Just ahead of the 2019 Lok Sabha elections, she chose to once again abide by the Congress High Command decision — this time to return as Delhi Congress president and even agree to contest the Lok Sabha polls from Delhi North East. It was a folly: she clearly wasn't in good health but was unwilling to let down her leadership in their hour of need.

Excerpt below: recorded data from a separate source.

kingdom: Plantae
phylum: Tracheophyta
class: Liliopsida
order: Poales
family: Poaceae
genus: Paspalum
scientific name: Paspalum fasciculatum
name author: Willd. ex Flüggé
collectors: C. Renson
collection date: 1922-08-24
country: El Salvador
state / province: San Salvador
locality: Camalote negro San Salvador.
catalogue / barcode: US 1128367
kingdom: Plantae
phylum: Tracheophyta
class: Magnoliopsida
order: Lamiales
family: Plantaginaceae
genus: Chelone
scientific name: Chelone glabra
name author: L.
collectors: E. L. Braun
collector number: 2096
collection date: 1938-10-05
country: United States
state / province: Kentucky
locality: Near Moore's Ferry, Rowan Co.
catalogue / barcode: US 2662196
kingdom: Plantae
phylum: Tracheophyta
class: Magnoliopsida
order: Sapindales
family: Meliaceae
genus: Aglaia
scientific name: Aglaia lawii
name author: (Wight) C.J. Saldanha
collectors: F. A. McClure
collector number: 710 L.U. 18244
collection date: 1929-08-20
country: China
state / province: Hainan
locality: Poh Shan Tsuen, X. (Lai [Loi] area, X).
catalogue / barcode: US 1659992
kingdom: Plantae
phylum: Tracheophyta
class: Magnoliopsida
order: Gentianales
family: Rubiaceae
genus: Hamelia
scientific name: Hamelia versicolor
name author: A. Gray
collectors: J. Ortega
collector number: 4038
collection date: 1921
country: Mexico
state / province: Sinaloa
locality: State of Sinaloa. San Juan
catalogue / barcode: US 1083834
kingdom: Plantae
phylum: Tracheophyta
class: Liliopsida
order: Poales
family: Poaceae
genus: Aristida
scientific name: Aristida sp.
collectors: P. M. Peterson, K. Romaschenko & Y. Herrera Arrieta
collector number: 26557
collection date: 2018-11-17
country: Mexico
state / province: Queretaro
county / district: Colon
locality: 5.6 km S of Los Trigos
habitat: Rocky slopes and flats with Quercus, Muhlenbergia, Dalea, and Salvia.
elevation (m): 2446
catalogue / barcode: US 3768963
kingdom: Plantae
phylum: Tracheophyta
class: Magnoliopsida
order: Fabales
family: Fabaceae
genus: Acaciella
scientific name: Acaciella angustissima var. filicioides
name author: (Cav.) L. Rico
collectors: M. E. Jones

The last time we met was when I interviewed her on the campaign trail in May this year.
I asked her how an 82-year-old was coping with the heat and dust of electioneering.
"Rajdeep Ji, correct yourself, I am 81, not 82," she pointed out emphatically.
And then as a punchline, when I asked her "How is the josh!", she replied instantly, "Don't worry, abhi toh main jawan hoon!"
Young at heart, always ready for an election battle, a people-centric initiative or a good Shahrukh Khan film, Sheila Dikshit's life and times is a reminder that there is still space for decency in public life.